PAŞAM’ın misafiri var

Cumhuriyet’in 101. yılında, Türkiye Cumhuriyeti devletinin kurucusu Gazi Mustafa Kemal Atatürk’ün arkasında bıraktığı büyük mirasın ve ilkelerin hâlâ ne kadar güçlü, bir o kadar da hassas olduğunu bir kez daha görüyoruz. Bugünlerde bazı valilik ve kaymakamlık makamlarında dikkat çeken bir detay, bu hassasiyetin tam da ortasında yer alıyor: Atatürk’ün resmi artık yalnız değil. Yanında Cumhurbaşkanı Recep Tayyip Erdoğan’ın da bir portresi yer alıyor.

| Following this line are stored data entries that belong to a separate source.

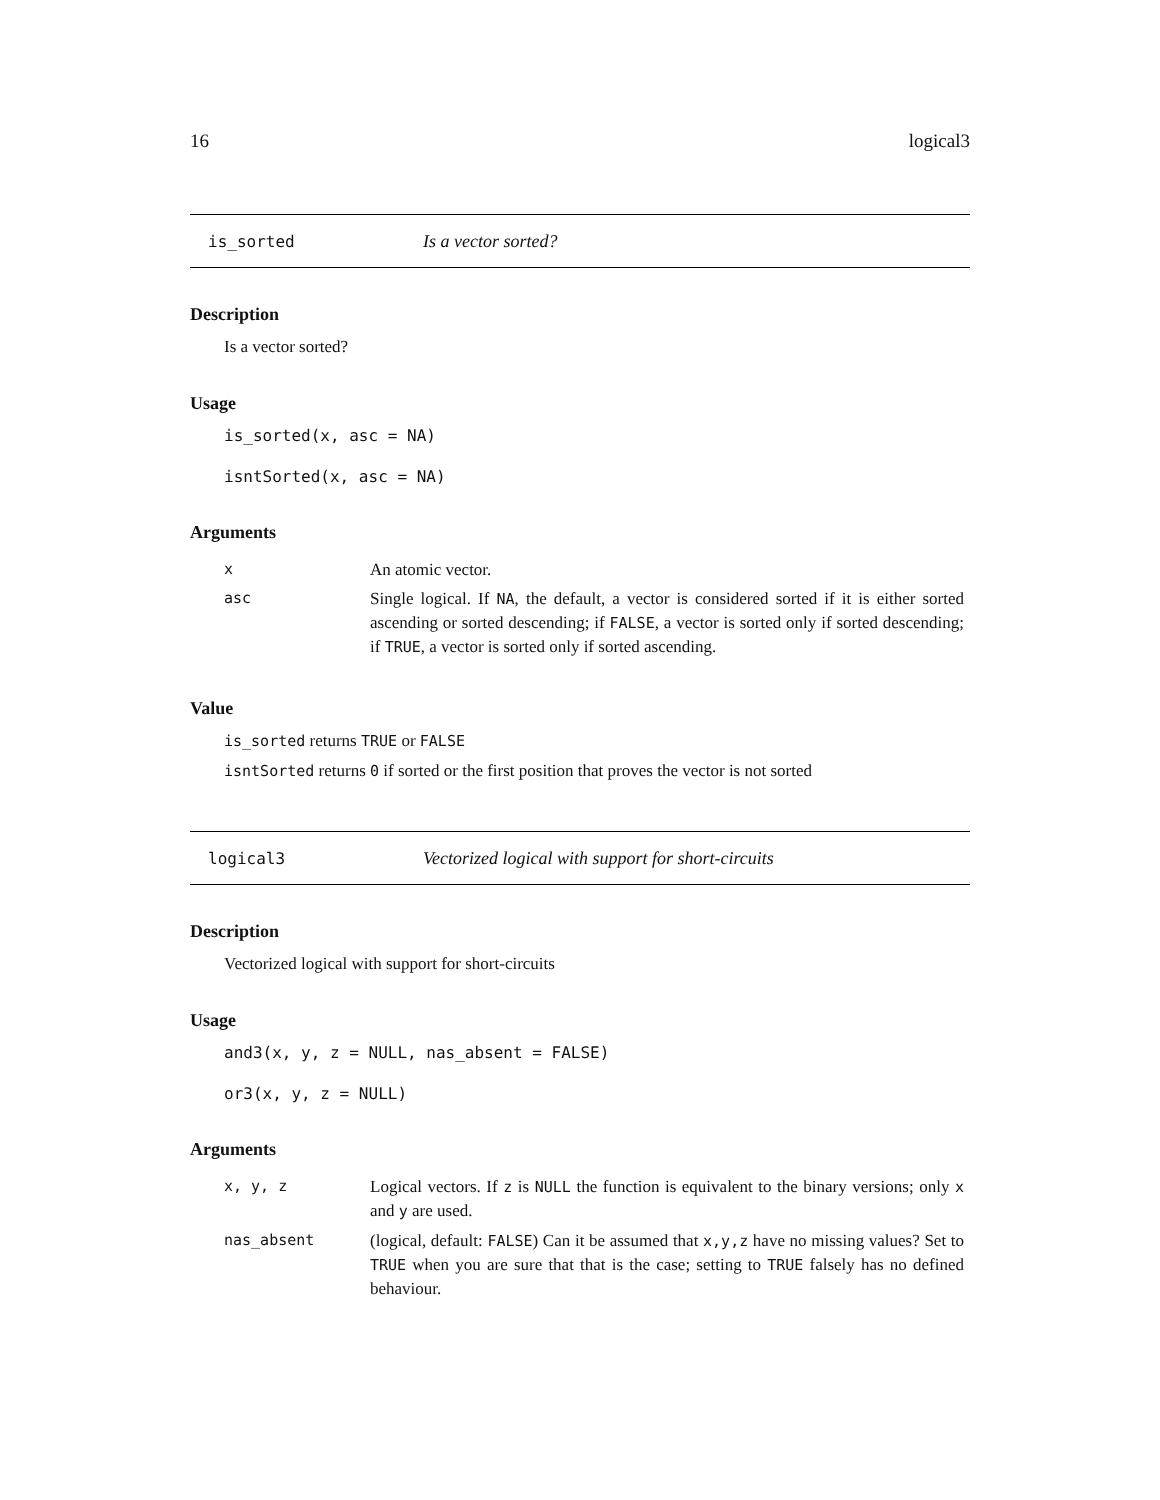16 logical3
is_sorted Is a vector sorted?
Description
Is a vector sorted?
Usage
is_sorted(x, asc = NA)
isntSorted(x, asc = NA)
Arguments
| x | An atomic vector. |
| asc | Single logical. If NA , the default, a vector is considered sorted if it is either sorted ascending or sorted descending; if FALSE , a vector is sorted only if sorted descending; if TRUE , a vector is sorted only if sorted ascending. |
Value
is_sorted returns TRUE or FALSE
isntSorted returns 0 if sorted or the first position that proves the vector is not sorted
logical3 Vectorized logical with support for short-circuits
Description
Vectorized logical with support for short-circuits
Usage
and3(x, y, z = NULL, nas_absent = FALSE)
or3(x, y, z = NULL)
Arguments
| x, y, z | Logical vectors. If z is NULL the function is equivalent to the binary versions; only x and y are used. |
| nas_absent | (logical, default: FALSE ) Can it be assumed that x,y,z have no missing values? Set to TRUE when you are sure that that is the case; setting to TRUE falsely has no defined behaviour. |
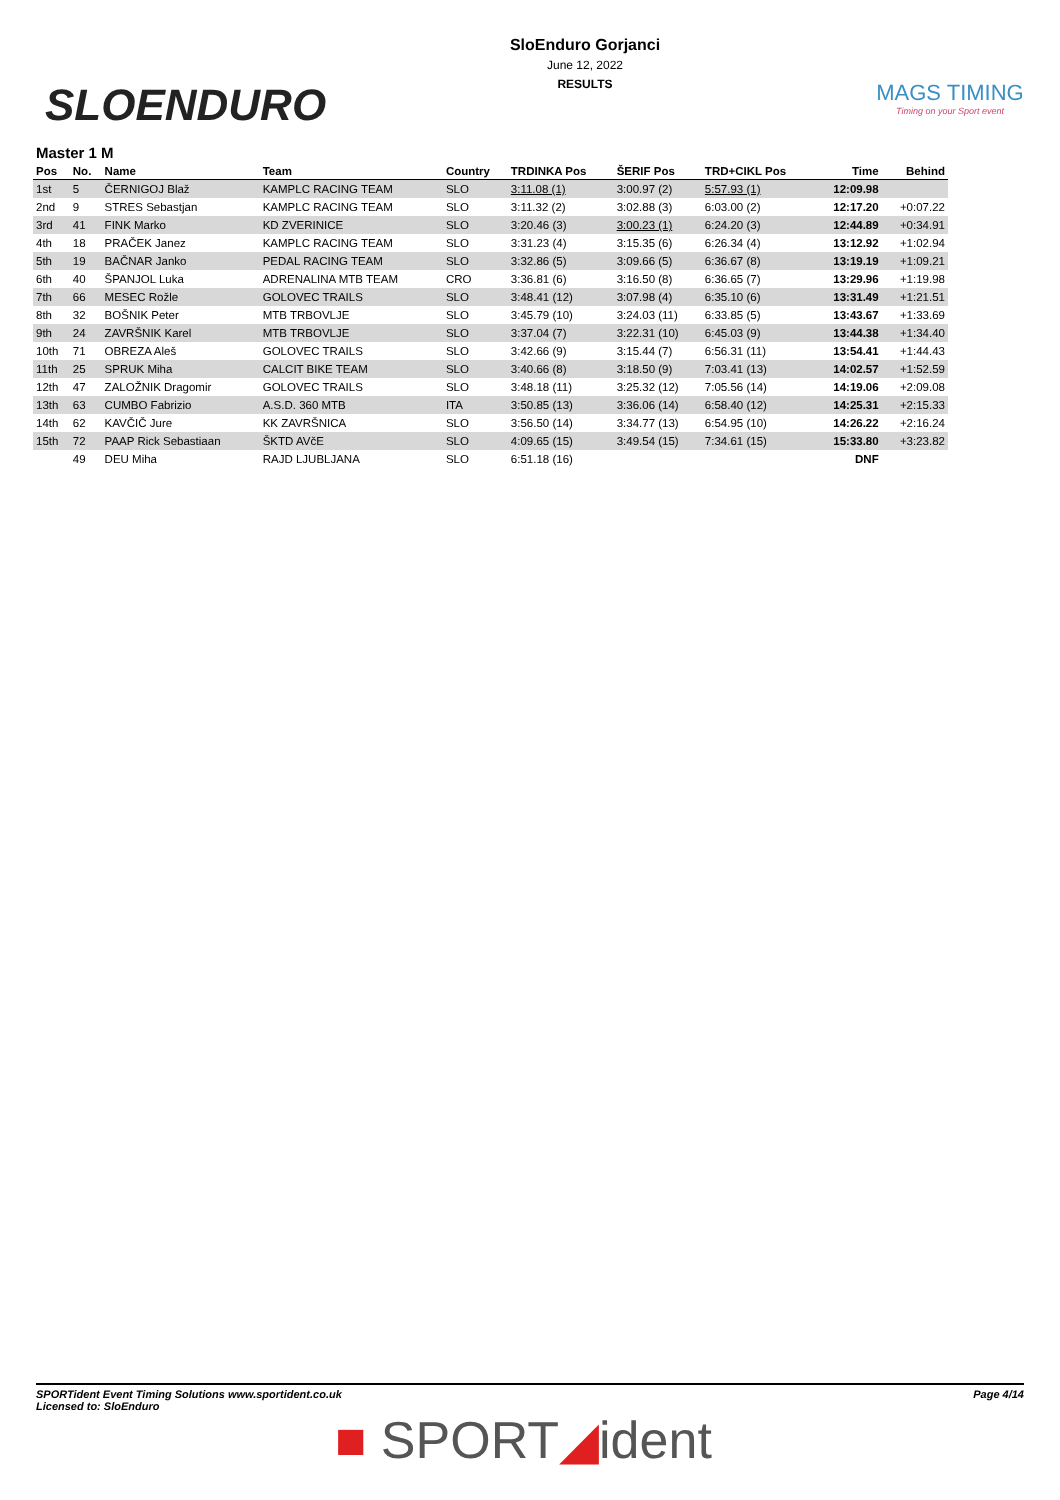SLOENDURO
SloEnduro Gorjanci
June 12, 2022
RESULTS
MAGS TIMING
Timing on your Sport event
Master 1 M
| Pos | No. | Name | Team | Country | TRDINKA Pos | ŠERIF Pos | TRD+CIKL Pos | Time | Behind |
| --- | --- | --- | --- | --- | --- | --- | --- | --- | --- |
| 1st | 5 | ČERNIGOJ Blaž | KAMPLC RACING TEAM | SLO | 3:11.08 (1) | 3:00.97 (2) | 5:57.93 (1) | 12:09.98 | |
| 2nd | 9 | STRES Sebastjan | KAMPLC RACING TEAM | SLO | 3:11.32 (2) | 3:02.88 (3) | 6:03.00 (2) | 12:17.20 | +0:07.22 |
| 3rd | 41 | FINK Marko | KD ZVERINICE | SLO | 3:20.46 (3) | 3:00.23 (1) | 6:24.20 (3) | 12:44.89 | +0:34.91 |
| 4th | 18 | PRAČEK Janez | KAMPLC RACING TEAM | SLO | 3:31.23 (4) | 3:15.35 (6) | 6:26.34 (4) | 13:12.92 | +1:02.94 |
| 5th | 19 | BAČNAR Janko | PEDAL RACING TEAM | SLO | 3:32.86 (5) | 3:09.66 (5) | 6:36.67 (8) | 13:19.19 | +1:09.21 |
| 6th | 40 | ŠPANJOL Luka | ADRENALINA MTB TEAM | CRO | 3:36.81 (6) | 3:16.50 (8) | 6:36.65 (7) | 13:29.96 | +1:19.98 |
| 7th | 66 | MESEC Rožle | GOLOVEC TRAILS | SLO | 3:48.41 (12) | 3:07.98 (4) | 6:35.10 (6) | 13:31.49 | +1:21.51 |
| 8th | 32 | BOŠNIK Peter | MTB TRBOVLJE | SLO | 3:45.79 (10) | 3:24.03 (11) | 6:33.85 (5) | 13:43.67 | +1:33.69 |
| 9th | 24 | ZAVRŠNIK Karel | MTB TRBOVLJE | SLO | 3:37.04 (7) | 3:22.31 (10) | 6:45.03 (9) | 13:44.38 | +1:34.40 |
| 10th | 71 | OBREZA Aleš | GOLOVEC TRAILS | SLO | 3:42.66 (9) | 3:15.44 (7) | 6:56.31 (11) | 13:54.41 | +1:44.43 |
| 11th | 25 | SPRUK Miha | CALCIT BIKE TEAM | SLO | 3:40.66 (8) | 3:18.50 (9) | 7:03.41 (13) | 14:02.57 | +1:52.59 |
| 12th | 47 | ZALOŽNIK Dragomir | GOLOVEC TRAILS | SLO | 3:48.18 (11) | 3:25.32 (12) | 7:05.56 (14) | 14:19.06 | +2:09.08 |
| 13th | 63 | CUMBO Fabrizio | A.S.D. 360 MTB | ITA | 3:50.85 (13) | 3:36.06 (14) | 6:58.40 (12) | 14:25.31 | +2:15.33 |
| 14th | 62 | KAVČIČ Jure | KK ZAVRŠNICA | SLO | 3:56.50 (14) | 3:34.77 (13) | 6:54.95 (10) | 14:26.22 | +2:16.24 |
| 15th | 72 | PAAP Rick Sebastiaan | ŠKTD AVčE | SLO | 4:09.65 (15) | 3:49.54 (15) | 7:34.61 (15) | 15:33.80 | +3:23.82 |
| | 49 | DEU Miha | RAJD LJUBLJANA | SLO | 6:51.18 (16) | | | DNF | |
SPORTident Event Timing Solutions www.sportident.co.uk
Licensed to: SloEnduro
Page 4/14
■ SPORT◢ident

İlk bakışta bu durum, belki bazıları için sıradan bir uygulama gibi görünebilir. Nihayetinde Cumhurbaşkanı, devletin en üst makamıdır. Ancak mesele, yalnızca bir resmin duvara asılması değil; o resmin “nerede” ve “nasıl” asıldığıdır. Çünkü semboller önemlidir. Hele ki Türkiye gibi sembollerle büyüyen, tarihi figürlerin gölgesinde şekillenen bir ülkede…

Atatürk, sadece bir Cumhurbaşkanı değil; bir devrimcidir, bir kurucu liderdir, bir milletin küllerinden doğmasını sağlayan komutandır. Bugünkü bağımsızlığımızın, çağdaşlaşma yönündeki adımlarımızın, laik hukuk düzenimizin ve özgür yurttaş kimliğimizin mimarıdır. Onun makam odalarında, resmi dairelerde, okul duvarlarında asılı duran fotoğrafları sadece bir “resim” değildir. O portreler, cumhuriyetin, bağımsızlığın ve modern Türkiye’nin simgesidir.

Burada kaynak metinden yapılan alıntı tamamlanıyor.